Recently, I heard a very interesting story about Swiggy from someone. Their mum booked a high value order as a surprise for them on Swiggy. Since they had a Swiggy One subscription, the whole family used the same account.
Halfway through, the delivery person calls them, says the vehicle broke down. Mum steps away to deal with something else and when the delivery person calls again, their dad picks up. The delivery person says the vehicle broke down but he'll figure something out and send it with someone else, but to do that first, he'll need their details. He proceeds to ask for their phone number (linked to account) and for the OTP sent from Swiggy? Sounds super strange but the dad took pity and figured sure, let me try and make this delivery person's unlucky day a bit nicer — after all, it's a Swiggy account anyways, what harm could it do. He shared the OTP.

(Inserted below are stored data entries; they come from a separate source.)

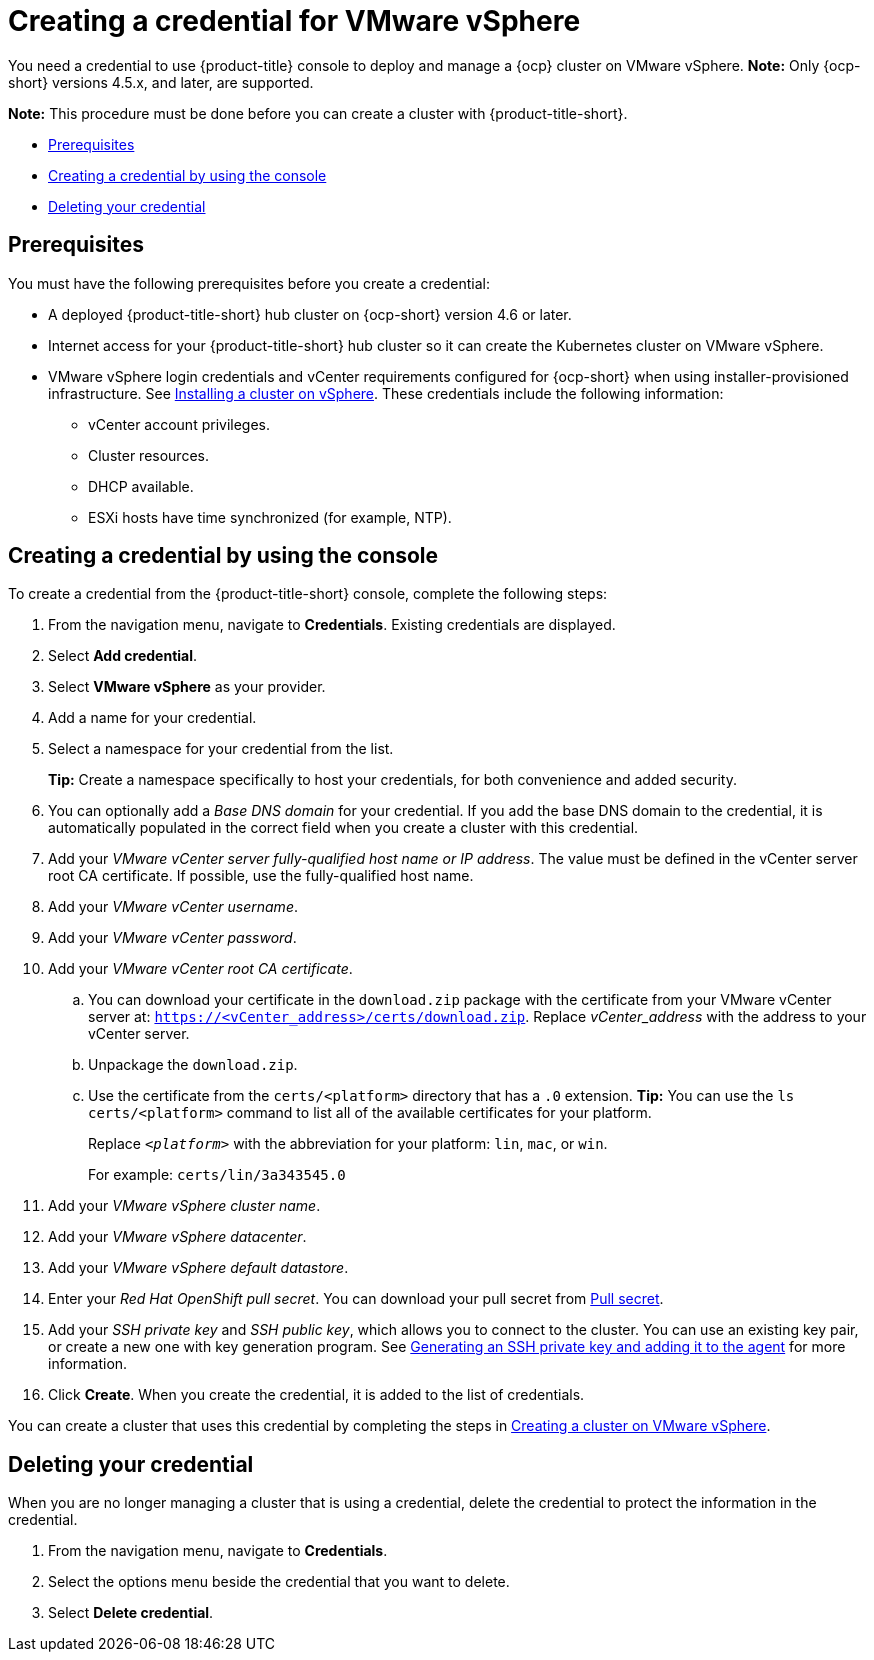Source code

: [#creating-a-credential-for-vmware-vsphere]
= Creating a credential for VMware vSphere

You need a credential to use {product-title} console to deploy and manage a {ocp} cluster on VMware vSphere. *Note:* Only {ocp-short} versions 4.5.x, and later, are supported.

*Note:* This procedure must be done before you can create a cluster with {product-title-short}.

* <<vsphere_cred_prerequisites,Prerequisites>>
* <<vsphere_cred,Creating a credential by using the console>>
* <<vsphere_delete_cred,Deleting your credential>>

[#vsphere_cred_prerequisites]
== Prerequisites

You must have the following prerequisites before you create a credential:

* A deployed {product-title-short} hub cluster on {ocp-short} version 4.6 or later.
* Internet access for your {product-title-short} hub cluster so it can create the Kubernetes cluster on VMware vSphere.
* VMware vSphere login credentials and vCenter requirements configured for {ocp-short} when using installer-provisioned infrastructure.
See https://docs.openshift.com/container-platform/4.7/installing/installing_vsphere/installing-vsphere-installer-provisioned.html[Installing a cluster on vSphere]. These credentials include the following information:
** vCenter account privileges.
** Cluster resources.
** DHCP available.
** ESXi hosts have time synchronized (for example, NTP).

[#vsphere_cred]
== Creating a credential by using the console

To create a credential from the {product-title-short} console, complete the following steps:

. From the navigation menu, navigate to *Credentials*. Existing credentials are displayed.

. Select *Add credential*.
. Select *VMware vSphere* as your provider.
. Add a name for your credential.
. Select a namespace for your credential from the list.
+
*Tip:* Create a namespace specifically to host your credentials, for both convenience and added security.

. You can optionally add a _Base DNS domain_ for your credential. If you add the base DNS domain to the credential, it is automatically populated in the correct field when you create a cluster with this credential.
. Add your _VMware vCenter server fully-qualified host name or IP address_. The value must be defined in the vCenter server root CA certificate. If possible, use the fully-qualified host name.
. Add your _VMware vCenter username_.
. Add your _VMware vCenter password_.
. Add your _VMware vCenter root CA certificate_.
.. You can download your certificate in the `download.zip` package with the certificate from your VMware vCenter server at: `https://<vCenter_address>/certs/download.zip`. Replace _vCenter_address_ with the address to your vCenter server. 
.. Unpackage the `download.zip`.
.. Use the certificate from the `certs/<platform>` directory that has a `.0` extension. *Tip:* You can use the `ls certs/<platform>` command to list all of the available certificates for your platform.
+
Replace `_<platform>_` with the abbreviation for your platform: `lin`, `mac`, or `win`. 
+
For example: `certs/lin/3a343545.0`
. Add your _VMware vSphere cluster name_.
. Add your _VMware vSphere datacenter_.
. Add your _VMware vSphere default datastore_.

. Enter your _Red Hat OpenShift pull secret_.
You can download your pull secret from https://cloud.redhat.com/openshift/install/pull-secret[Pull secret].
. Add your _SSH private key_ and _SSH public key_, which allows you to connect to the cluster.
You can use an existing key pair, or create a new one with key generation program.
See https://docs.openshift.com/container-platform/4.7/installing/installing_aws/installing-aws-default.html#ssh-agent-using_installing-aws-default[Generating an SSH private key and adding it to the agent] for more information.
. Click *Create*.
When you create the credential, it is added to the list of credentials.

You can create a cluster that uses this credential by completing the steps in link:../clusters/create_vm.adoc#creating-a-cluster-on-vmware-vsphere[Creating a cluster on VMware vSphere].

[#vsphere_delete_cred]
== Deleting your credential

When you are no longer managing a cluster that is using a credential, delete the credential to protect the information in the credential.

. From the navigation menu, navigate to *Credentials*.
. Select the options menu beside the credential that you want to delete.
. Select *Delete credential*.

Almost immediately after, the delivery person changed the phone number for the account and everyone logged in lost access to the account. Ofc, he scammed the order for himself. The real kicker is that their Email ID was still linked to the account, so anytime the delivery person makes an order, they get an email with his order details. So far, they've been regularly getting order details emails with orders for paan, gutkha, cigarettes and some sides/chakna, all to some mall. 😂
Now, cool story bro, but how is this Swiggy's fault, you ask? Well, support has been contacted multiple times, over multiple accounts, but to no avail, because clearly their customer support has gone to shit. Even with the address and phone number of the delivery person who scammed them, and having an email id linked to the account, they've been of absolutely no help, as if their hands are tied. Their user workflows are so brittle, they don't account for the simplest locked out of account scenarios, let alone address security concerns and protect the customer from their own agents. Truly a wonder this company is worth anything.